If you only see Years on the chart (only three data points), drop down the arrow next to OrderDate in the Axis field of the Visualizations pane, and select OrderDate instead of Date Hierarchy.
Finally, create a map visualization showing order amounts from each country.
With nothing selected on the canvas, select ShipCountry from Orders in the Fields pane, or drag it to a blank space on the canvas. Power BI Desktop detects that the data is country names, and automatically creates a map visualization, with a data point for each country that had orders.
To make the sizes of the data points reflect the order amounts for each country, drag the LineTotal field onto the map (or drag it to Drag data fields here under Size, in the bottom half of the Visualizations pane). The sizes of the circles on the map now reflect the dollar amounts of the orders from each country.
Interact with your report visuals to analyze further
Power BI Desktop lets you uncover further trends by interacting with visuals that cross-highlight and filter each other. For more information, see Filtering and Highlighting in Reports.

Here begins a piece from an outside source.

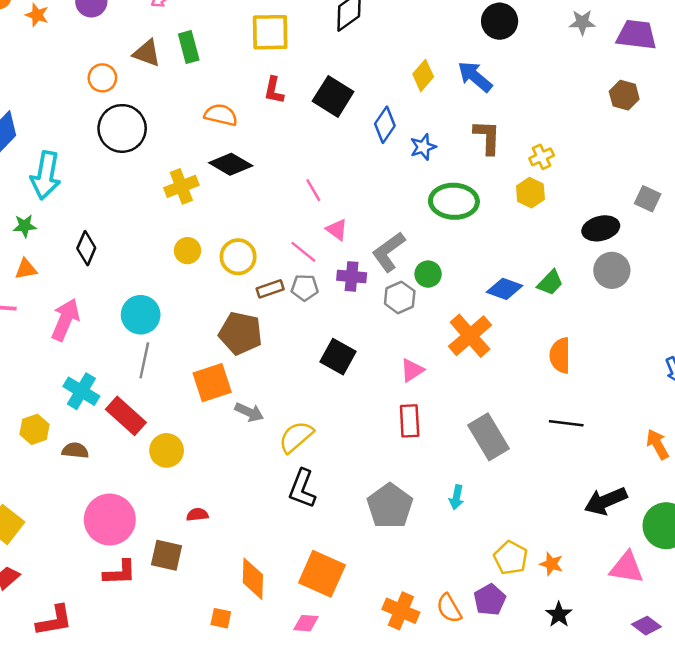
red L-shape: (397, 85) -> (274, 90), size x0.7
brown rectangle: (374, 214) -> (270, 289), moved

Because of the relationship between your queries, interactions with one visualization will affect all the other visualizations on the page.
On the map visualization, select the circle centered in Canada. Note that the other two visualizations filter to highlight the line totals and order quantities just for Canada.
If you select one of the products in the Quantity by ProductName chart, the map and the date chart filter to reflect the data for that product, and if you select one of the dates in the LineTotal by OrderDate chart, the map and the product chart filter to show the data for that date.
To deselect a selection, select it again, or select one of the other visualizations.
Complete the sales analysis report
Your completed report combines data from the Products.xlsx Excel file and the Northwind OData feed in visuals that help analyze order information for different countries, timeframes, and products. When your report is ready, you can upload it to Power BI service to share it with other Power BI users.